Parte da estrada foi ocupada por proteções de metal, resguardando a zona onde deverá ficar instalada a grua principal. No interior do cemitério, esta manhã de porta aberta, eram visíveis os materiais de construção.
Recorde-se que o cemitério dos Judeus há muito que apresenta avançado estado de degradação, tendo parte do terreno sobranceiro à ravina cedido, acabando algumas das sepulturas por cair no calhau.
Chegou-se a perspetivar a transferência do cemitério para um espaço reservado na unidade de São Martinho, mas a lei judaica não permite a transladação das sepulturas.
Desde então, a autarquia do Funchal e a comunidade judaica têm tentado resolver a situação. Em abril deste ano, o Funchal Notícias dava conta do estado de abandono do cemitério, que se encontra há muitos anos de portas fechadas a cadeado. O último funeral foi realizado há mais de três décadas.

Nos 294 m2 sobranceiros à praia do Toco, no Lazareto, encontram-se cerca de 30 pessoas sepultadas, mas muitas lápides apresentam-se danificadas ou em estado irrecuperável.
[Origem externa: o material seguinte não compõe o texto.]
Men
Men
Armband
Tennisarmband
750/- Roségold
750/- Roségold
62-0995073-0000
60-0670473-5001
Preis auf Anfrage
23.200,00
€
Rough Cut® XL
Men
O cemitério dos Judeus, propriedade privada da comunidade judaica, foi classificado em 1993 como monumento de interesse municipal –Valor Cultural Local- (Resolução n.º 1354/93, de 30/12/1993, publicado no JORAM, 1.ª série, n.º 147).
Na altura, o Conselho de Governo criou uma zona de proteção de 50 metros, “contados a partir dos limites exteriores do mesmo” e justificou a classificação pelo portal em cantaria e pelas inscrições tumulares em hebreu assim como por ser referenciado “em textos e literatura oitocentista”.
A porta deste cemitério tem a data 1851 e, segundo os dados históricos disponíveis, o primeiro funeral aconteceu a meados da década de 1850, provavelmente, a mãe de José de Abudarham, mais precisamente em finais de Fevereiro de 1854.